Over on SpectroscopNOW.com bob投注平台 reports on the usual eclectic mix of science news with a hint of the spectral. This week:
Heavy metal plants – Herbal medicine is a global phenomenon, a multibillion dollar industry, and its raw materials phytochemicals are widely used as the precursors for regulated pharmaceutical products. One problematic area on both sides is in product purity, with contamination by toxic heavy metals one of the most common complaints. Now, researchers in Argentina have developed a way to “digest” herbal medicines to improve the detection limits of heavy metal contaminants, such as lead and cadmium, for quality control of these products.
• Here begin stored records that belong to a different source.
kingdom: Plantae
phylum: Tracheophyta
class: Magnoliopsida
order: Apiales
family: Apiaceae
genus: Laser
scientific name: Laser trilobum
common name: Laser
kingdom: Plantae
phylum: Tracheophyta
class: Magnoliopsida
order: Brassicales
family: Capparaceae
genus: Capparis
Tubeless and hyphenated – Slightly more esoteric, but equally important for analytical science is the development of a new software algorithm for getting the most out nuclear magnetic resonance (NMR) experiments. According the Gary Martin of Schering-Plough, the software developed with ACD/Labs collaboration, means that even if a sample of product has been lost, the spectroscopist can retrieve latent information from the initial NMR runs without having to find a new sample and spend a week record experimental spectra. Martin confesses that this new approach to sophisticated NMR is not without its critics. He gave an ENC invited lecture on the subject of this new technique, known as Unsymmetrical Indirect Covariance, and told me that his talk raised a few eyebrows, to say the least.
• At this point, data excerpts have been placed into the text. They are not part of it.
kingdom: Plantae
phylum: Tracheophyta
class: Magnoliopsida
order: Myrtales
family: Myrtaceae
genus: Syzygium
Super plat cats – A new form of platinum, 24-facet nanocrystals, have been produced by an international collaboration. The novel tetrahexahedral particles are four times as effective a catalyst as the industrially important commercial platinum available for oxidising formic acid and ethanol. The work could lead to a more efficient process of catalytic oxidation for the production of hydrogen for fuel cells. “If we are going to have a hydrogen economy, we will need better catalysts,” says Zhong Lin Wang of the Georgia Institute of Technology, “This new shape for platinum catalyst nanoparticles greatly improves their activity.” Discussion continues elsewhere on Sciencebase regarding the putative folly of a hydrogen economy. Hopefully, if such an approach to alternative energy does not come to pass, Wang will find numerous other industrial applications for these super plat cats.
Consolidated database – US researchers have exploited a new technique to identify almost all the chemical changes nature makes by adding phosphate groups to human proteins. They have now hooked up this data to the publicly accessible PhosphoMotif Finder system in an effort to stimulate further biomedical research into the vital process of phosphorylation.